> **Task prompt**
The lines to repeat are those below from the one containing "wrist: (256, 1037)" down to the one containing "ring tip: (169, 1054)", both included; reproduce them exactly and nothing else.

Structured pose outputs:

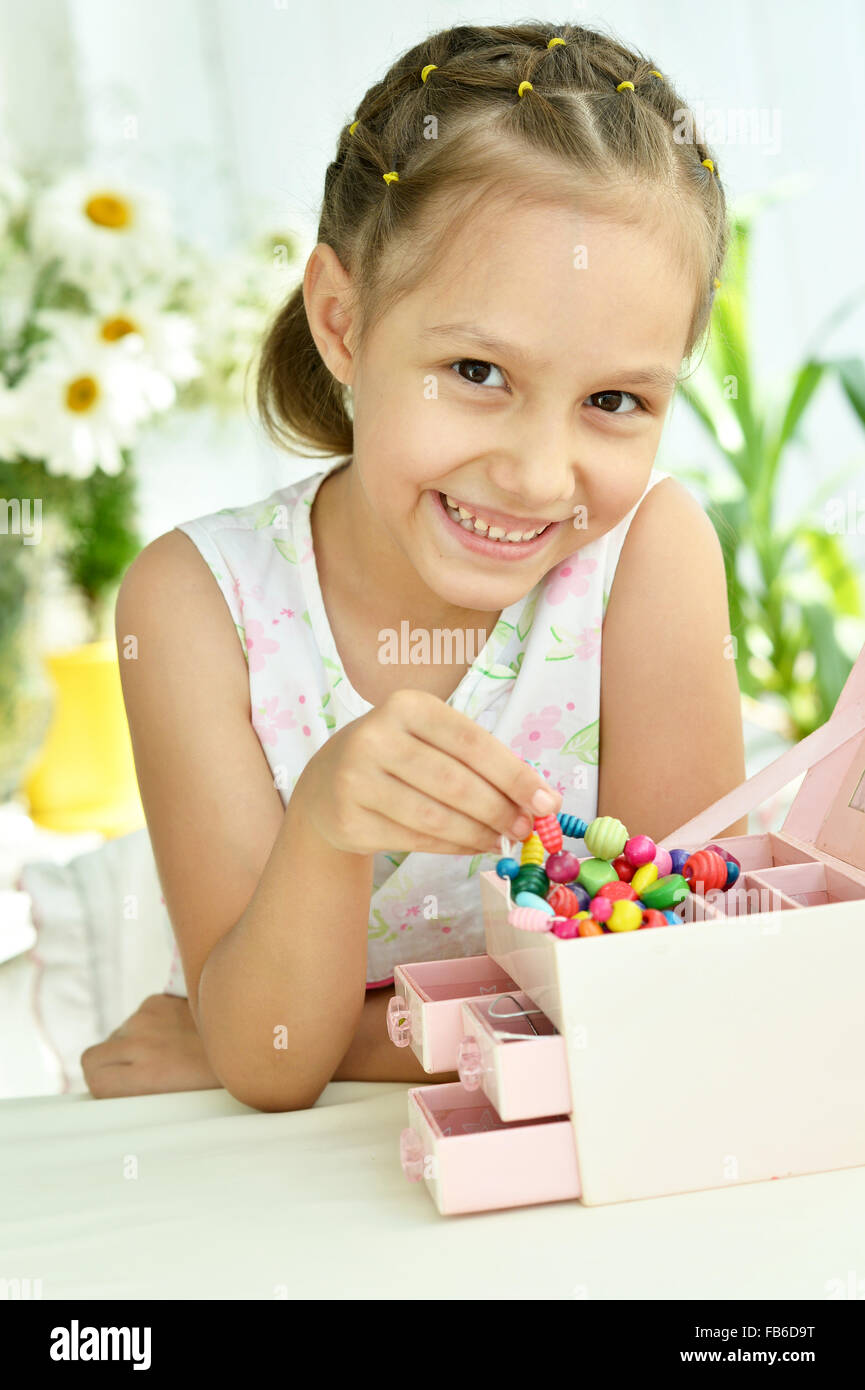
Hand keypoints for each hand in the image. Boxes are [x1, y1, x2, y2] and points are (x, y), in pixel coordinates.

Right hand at [80, 993, 221, 1098]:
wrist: (256, 1037)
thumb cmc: (219, 1082)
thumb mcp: (179, 1103)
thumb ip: (144, 1098)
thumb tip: (123, 1105)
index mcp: (145, 1076)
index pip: (91, 1074)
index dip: (102, 1085)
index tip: (118, 1092)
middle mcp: (139, 1043)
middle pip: (95, 1056)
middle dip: (109, 1066)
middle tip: (137, 1076)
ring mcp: (147, 1017)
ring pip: (119, 1035)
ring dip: (133, 1045)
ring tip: (169, 1054)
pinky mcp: (159, 999)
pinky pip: (139, 1017)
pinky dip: (151, 1026)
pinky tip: (178, 1034)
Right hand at [297, 686, 560, 856]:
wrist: (327, 784)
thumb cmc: (398, 757)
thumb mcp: (432, 740)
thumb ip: (482, 763)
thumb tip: (541, 801)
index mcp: (407, 706)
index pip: (472, 742)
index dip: (514, 775)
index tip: (547, 802)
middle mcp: (375, 737)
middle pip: (455, 782)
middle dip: (500, 810)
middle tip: (526, 829)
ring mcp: (356, 780)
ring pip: (435, 817)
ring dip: (479, 834)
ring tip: (502, 841)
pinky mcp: (348, 819)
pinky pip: (415, 840)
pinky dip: (453, 847)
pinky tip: (472, 846)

> **Answer box**
wrist: (256, 1037)
thumb cmc: (219, 1082)
thumb mcp: (179, 1103)
thumb ip: (144, 1098)
thumb tip: (123, 1105)
index mcp: (145, 1076)
index pip: (91, 1074)
index dip: (102, 1085)
index tip: (118, 1092)
middle mcp: (139, 1043)
middle pip: (95, 1056)
middle dip: (109, 1066)
middle tip: (137, 1076)
ring mcp: (147, 1017)
ring pip: (119, 1035)
ring dip: (133, 1045)
ring tip: (169, 1054)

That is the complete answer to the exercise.